[DATASET RECORDS — start]
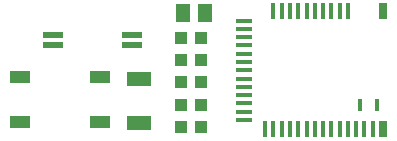
<source format=gtp>
G04*
G04 #@! TF.GenerationSoftware,Altium Limited,CircuitStudio,1.5.1 (13)*
G04*
G04 Layer_Color=7318015*
%FSLAX25Y25*%
%MOIN*%
G70*
G01*
G75*
%ADD10R,0.06693X0.03937*%
%ADD11R,0.07874X0.04921*%
%ADD12R,0.05118X0.05906*%
%ADD13R,0.05512X0.01575*%
%ADD14R,0.01575X0.03937*%
%ADD15R,0.03150X0.05512*%
%ADD16R,0.01575X0.05512*%
%ADD17R,0.07087X0.02165*%
%ADD18R,0.04331X0.03937*%
D10*
X212189Y267559D02*
D03*
Y252598D02*
D03*
X238992Y267559D02*
D03*
Y252598D02*
D03*
D11*
X251969Y252205D02*
D03*
Y267165D02*
D03*
D12*
X274130Y289114D02*
D03*
X266650D02*
D03*
D13*
X287008Y286457D02*
D03*
Y253386D02*
D03*
Y256142D02*
D03*
Y258898D02*
D03*
Y261654D02*
D03*
Y280945D02*
D03*
Y283701D02*
D03*
Y272677D02*
D03*
Y275433D02*
D03*
Y278189D02*
D03*
Y264409D02*
D03*
Y267165D02*
D03*
Y269921D02*
D03*
D14*
X331299Y258504D02*
D03*
X325787D02*
D03*
D15*
X333465Y250236D02*
D03*
Y289606D02*
D03*
D16*
X329921Y250236D02*
D03*
X327165D02*
D03*
X324410D02*
D03*
X321654D02*
D03*
X318898D02*
D03*
X316142D02*
D03*
X313386D02*
D03*
X310630D02*
D03*
X307874D02*
D03*
X305118D02*
D03*
X302362D02*
D03*
X299606D02*
D03*
X296850D02*
D03*
X294094D02*
D03*
X316142Y289606D02*
D03*
X318898D02*
D03*
X321654D02*
D03*
X307874D02*
D03*
X310630D02*
D03*
X313386D02*
D03*
X299606D02*
D03*
X302362D02*
D03*
X305118D02*
D03*
X296850D02*
D03*
D17*
X249803Y281831D02*
D03*
Y278484D02*
D03*
X223425D02*
D03*
Y281831D02*
D03*
D18*
X272736Y258504D02*
D03*
X266043D02*
D03*
X266043Y265886D02*
D03*
X272736D02*
D03*
X266043Y280551D02*
D03*
X272736D02*
D03*
X266043Y273268D02*
D03*
X272736D02*
D03*
X266043Y251122D02*
D03*
X272736D02*
D03*
M02*

</source>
[DATASET RECORDS — finish]
(WHAT YOU NEED TO DO): For each line above, output its wording exactly and leave out any picture.

(RESPONSE):
<source format=gtp>
G04*
G04 #@! TF.GenerationSoftware,Altium Limited,CircuitStudio,1.5.1 (13)*
G04*
G04 Layer_Color=7318015*
%FSLAX25Y25*%
%MOIN*%
G70*
G01*
G75*
%ADD10R,0.06693X0.03937*%
%ADD11R,0.07874X0.04921*%
%ADD12R,0.05118X0.05906*%
%ADD13R,0.05512X0.01575*%
%ADD14R,0.01575X0.03937*%
%ADD15R,0.03150X0.05512*%
%ADD16R,0.01575X0.05512*%
%ADD17R,0.07087X0.02165*%
%ADD18R,0.04331X0.03937*%
D10*
X212189Y267559D02*
D03*
Y252598D02*
D03*
X238992Y267559D02*
D03*
Y252598D02*
D03*
D11*
X251969Y252205D02*
D03*
Y267165D02*
D03*
D12*
X274130Y289114D02*
D03*
X266650D02*
D03*
D13*
X287008Y286457D02*
D03*
Y253386D02*
D03*
Y256142D02*
D03*
Y258898D02*
D03*
Y261654D02*
D03*
Y280945D02*
D03*
Y283701D02*
D03*
Y272677D02*
D03*
Y275433D02*
D03*
Y278189D02*
D03*
Y264409D02*
D03*
Y267165D02*
D03*
Y269921D02*
D03*
D14*
X331299Y258504D02*
D03*
X325787D02*
D03*
D15*
X333465Y250236D02*
D03*
Y289606D02*
D03*
D16*
X329921Y250236D02*
D03*
X327165D02*
D03*
X324410D02*
D03*
X321654D02*
D03*
X318898D02*
D03*
X316142D02*
D03*
X313386D02*
D03*
X310630D02*
D03*
X307874D02*
D03*
X305118D02*
D03*
X302362D02*
D03*
X299606D02*
D03*
X296850D02*
D03*
X294094D02*
D03*
X316142Y289606D02*
D03*
X318898D02*
D03*
X321654D02*
D03*
X307874D02*
D03*
X310630D02*
D03*
X313386D02*
D03*
X299606D02*
D03*
X302362D02*
D03*
X305118D02*
D03*
X296850D02*
D03*
D17*
X249803Y281831D02*
D03*
Y278484D02*
D03*
X223425D02*
D03*
Y281831D02*
D03*
D18*
X272736Y258504D02*
D03*
X266043D02*
D03*
X266043Y265886D02*
D03*
X272736D02*
D03*
X266043Y280551D02*
D03*
X272736D02*
D03*
X266043Y273268D02*
D03*
X272736D02*
D03*
X266043Y251122D02*
D03*
X272736D02*
D03*
M02*

</source>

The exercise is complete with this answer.